ALERTE ÉTHIQUE
À travers cette démarche, les pouvoirs publics souhaitent instaurer un dialogue permanent avec ces acteurs devenus incontournables dans le signalement des situations de détresse sociale. L'objectif est également de leur permettre de mieux comprendre le fonctionnement de l'administration et d'orienter plus efficacement les personnes concernées vers les services compétents.
Une meilleure coordination entre l'administration et les acteurs de terrain
Au cours de cette rencontre, les participants ont découvert les missions des différentes directions générales relevant du ministère des Affaires sociales. Cette présentation a été complétée par une visite des services, offrant une meilleure visibilité sur les dispositifs d'accompagnement mis en place par l'État gabonais en faveur des populations vulnérables.
Cette immersion avait pour ambition de faciliter les échanges entre les lanceurs d'alerte et les responsables administratifs, afin que chaque situation signalée puisse être traitée par le service compétent dans les meilleurs délais. Pour le ministère, une meilleure connaissance des mécanismes institutionnels constitue un levier essentiel pour renforcer l'efficacité de l'action sociale.
Préserver la dignité des bénéficiaires de l'aide sociale
Au-delà du renforcement de la coopération, le ministère des Affaires sociales a insisté sur la nécessité de protéger l'image et la vie privée des personnes faisant l'objet d'une assistance.
Les autorités rappellent que les réseaux sociaux ne doivent pas devenir des espaces d'exposition de la souffrance humaine. Si les signalements permettent souvent d'alerter l'opinion publique et de mobiliser rapidement les secours, ils ne doivent pas porter atteinte à la dignité des personnes concernées, en particulier celle des enfants et des autres publics fragiles.
Les pouvoirs publics recommandent ainsi aux lanceurs d'alerte de préserver l'anonymat des bénéficiaires en évitant de diffuser des images permettant de les identifier. Le floutage des visages ou tout autre procédé garantissant le respect de la vie privée est vivement encouragé afin de concilier devoir d'information et protection des droits fondamentaux.

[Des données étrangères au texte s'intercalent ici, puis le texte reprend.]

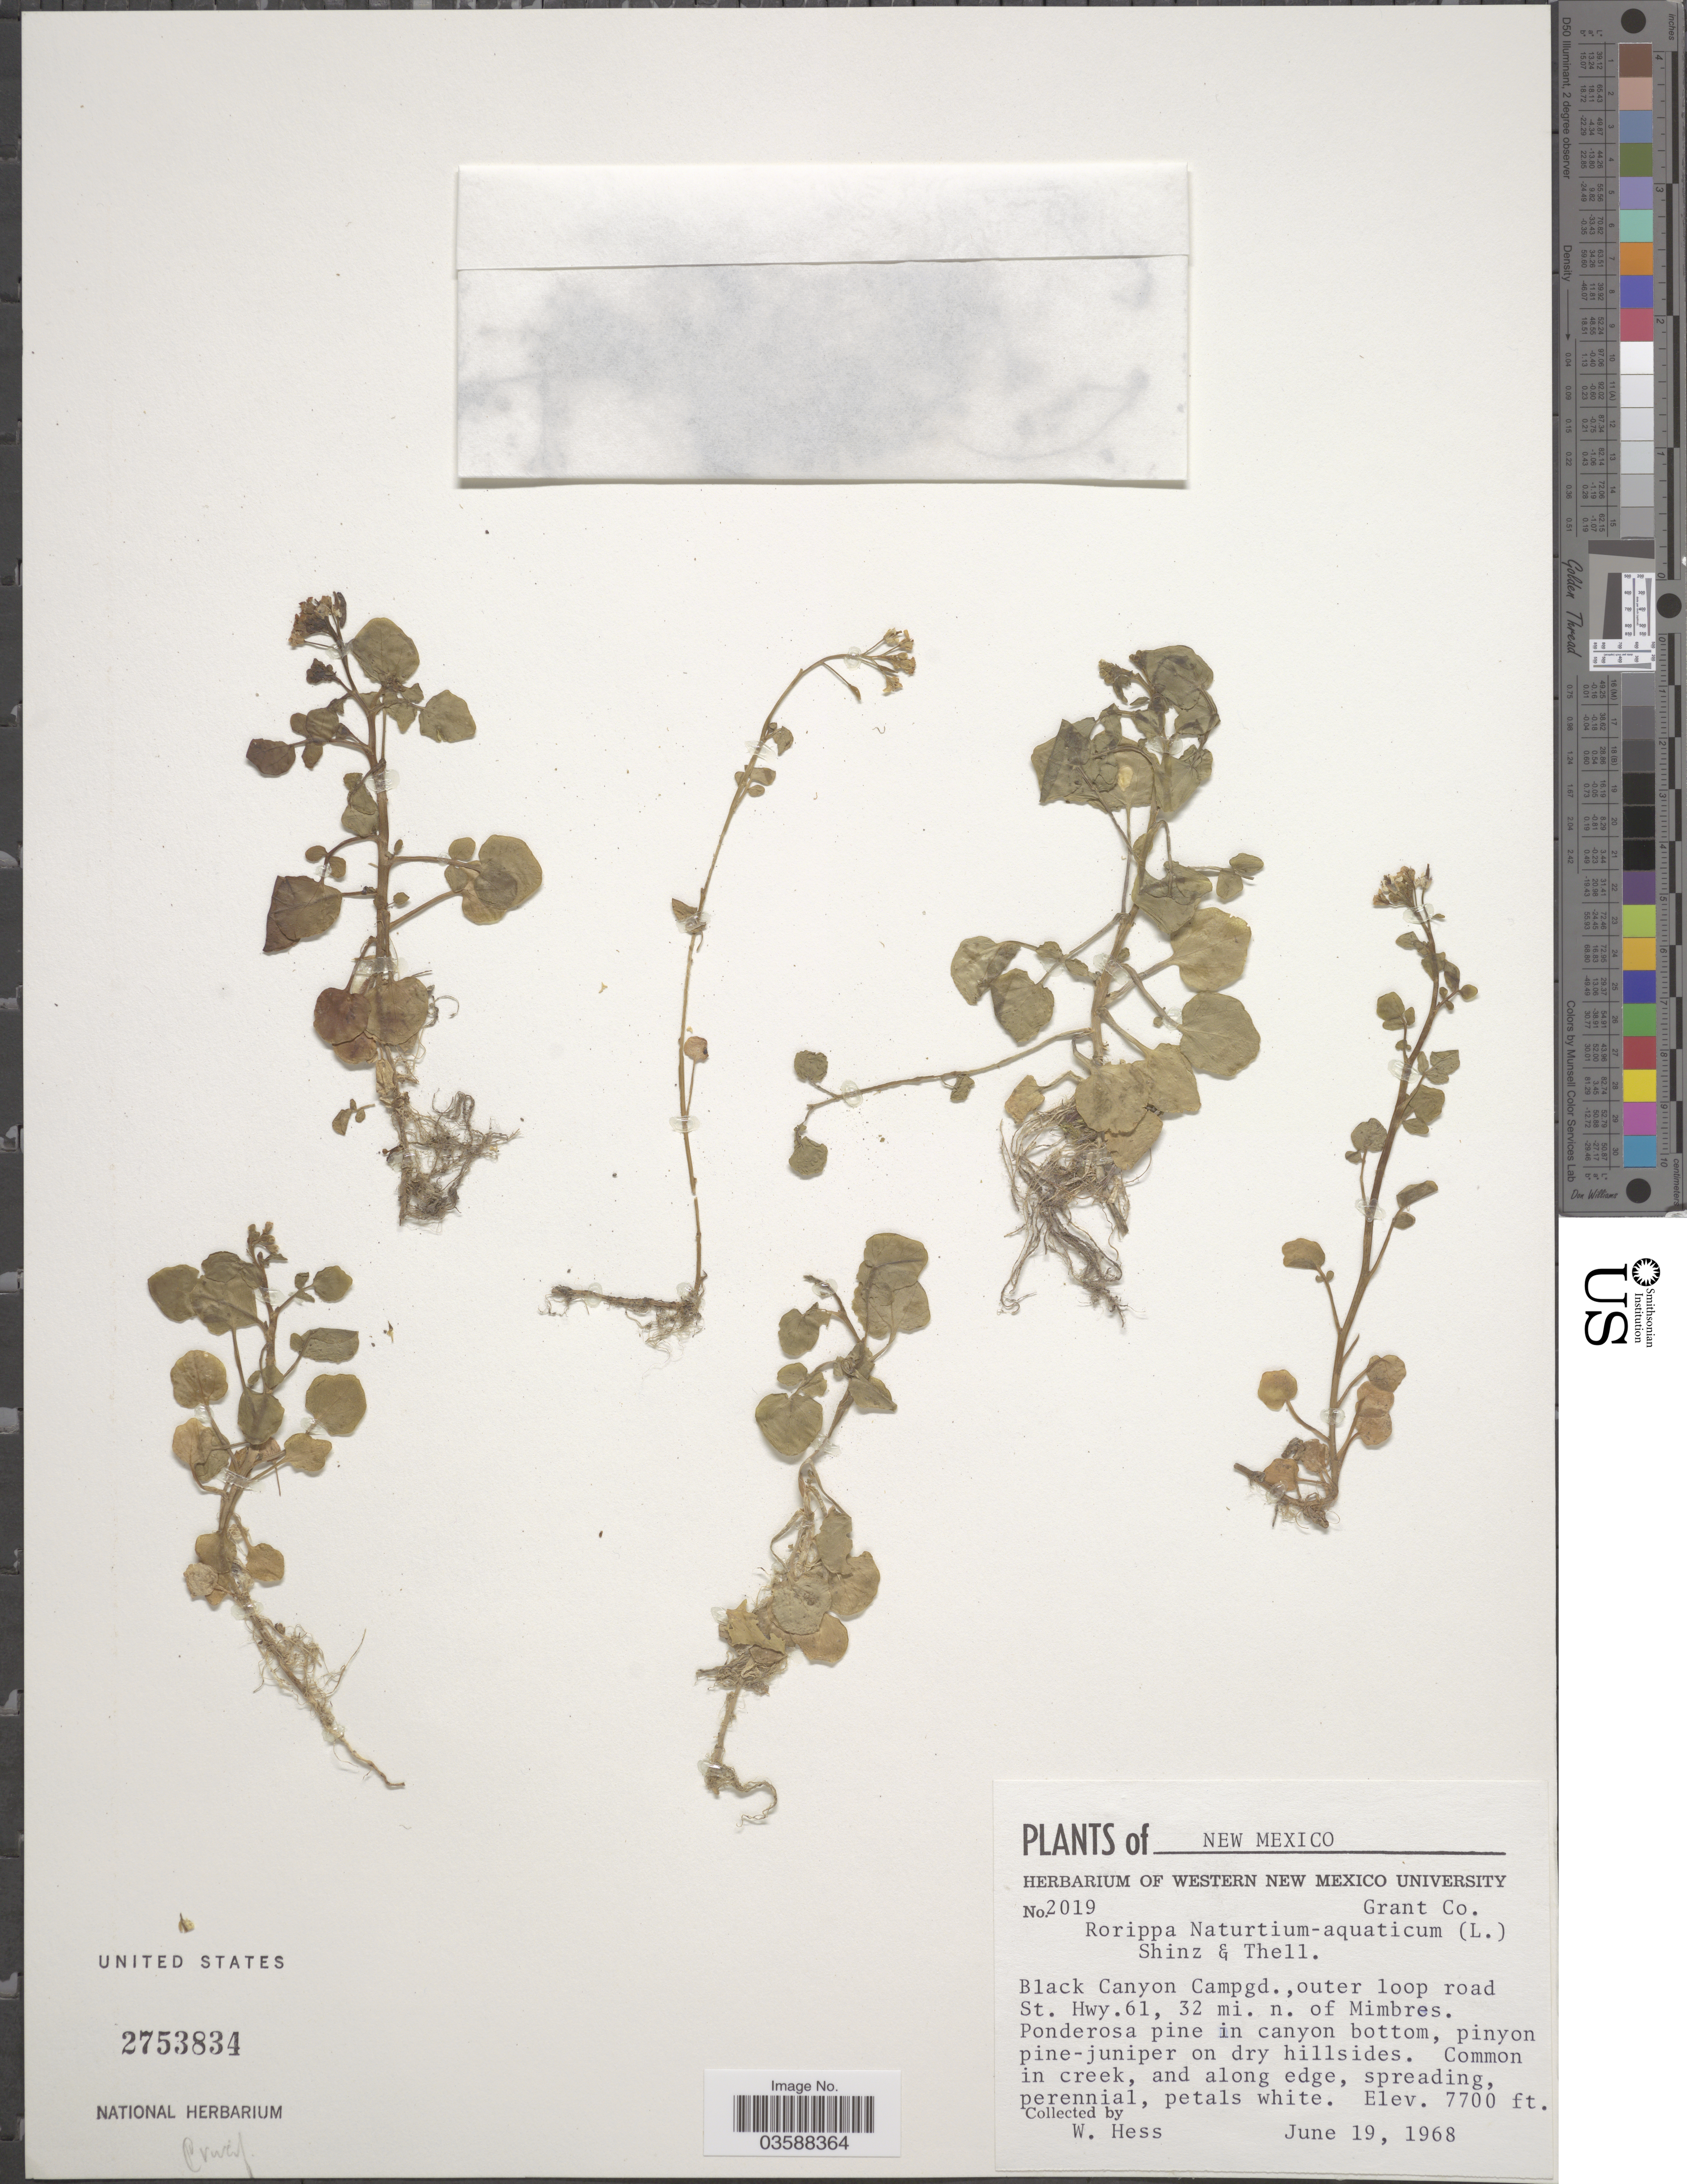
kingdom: Plantae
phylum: Tracheophyta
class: Magnoliopsida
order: Brassicales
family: Brassicaceae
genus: Nasturtium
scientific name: Nasturtium officinale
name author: R. Br.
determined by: Strong, M. T., (US), Smithsonian Institution - National Museum of Natural History (UNITED STATES)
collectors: W. Hess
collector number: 2019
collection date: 1968-06-19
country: United States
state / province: New Mexico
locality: Black Canyon Campgd., outer loop road St. Hwy. 61, 32 mi. n. of Mimbress.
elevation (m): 2347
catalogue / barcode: US 2753834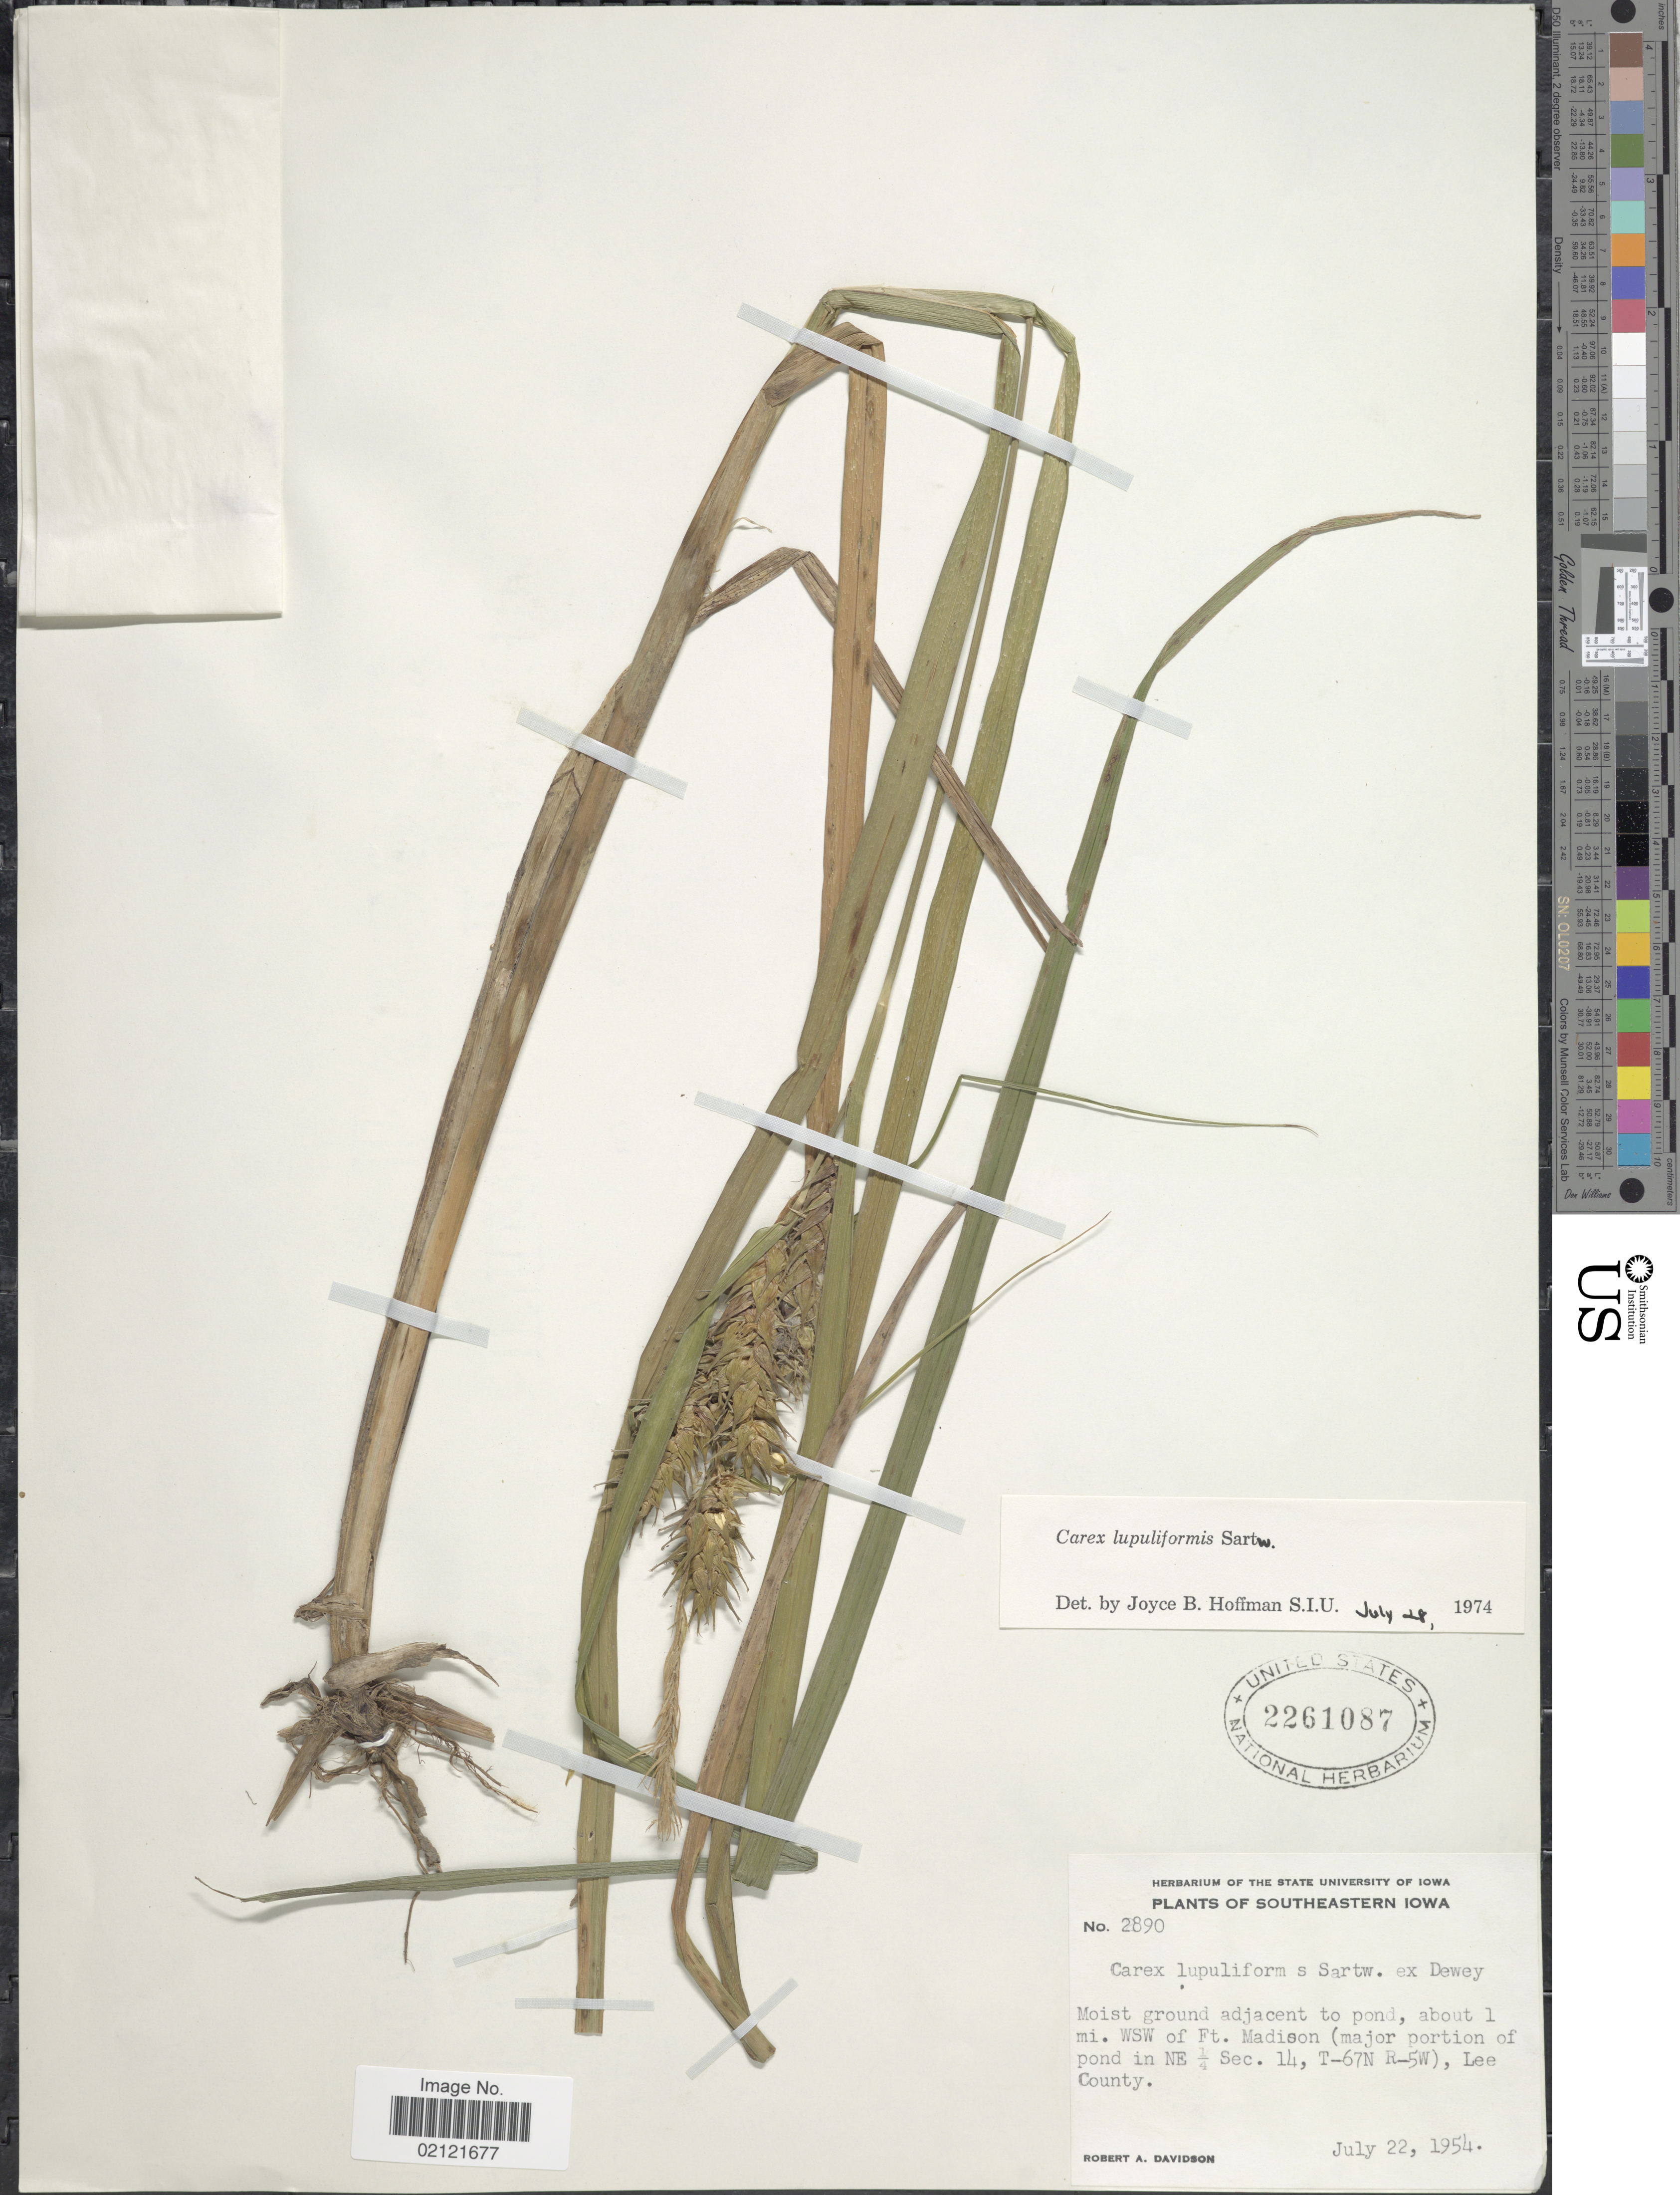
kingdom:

Privilégier le signalement auprès des services compétents
Le ministère des Affaires sociales considère les lanceurs d'alerte comme des relais importants entre l'administration et les populations. Toutefois, il estime que les situations de détresse doivent, autant que possible, être portées en priorité à la connaissance des services compétents avant toute diffusion sur les plateformes numériques.
Cette approche vise à permettre une intervention plus rapide des équipes sociales tout en limitant les risques liés à la médiatisation de situations parfois très sensibles. Pour les autorités, une coopération structurée entre les citoyens engagés et les services publics contribuera à améliorer la qualité de la réponse apportée aux personnes en difficulté.
Une collaboration appelée à se renforcer
À l'issue de cette journée de sensibilisation, les participants ont salué une initiative qui leur a permis de mieux comprendre l'organisation interne du ministère ainsi que les procédures à suivre pour orienter efficacement les personnes nécessitant un accompagnement social.
De son côté, le gouvernement gabonais affiche sa volonté de pérenniser ce type de rencontres afin de consolider le partenariat entre les services de l'État et les acteurs de terrain. Les autorités estiment qu'une meilleure coordination, fondée sur le respect de la dignité humaine, la protection des données personnelles et la réactivité des services sociaux, constitue un enjeu majeur pour améliorer la prise en charge des personnes les plus vulnérables.
À travers cette démarche, le ministère des Affaires sociales entend promouvoir une action sociale plus efficace, plus respectueuse des droits des bénéficiaires et davantage fondée sur la confiance entre les citoyens et les institutions publiques.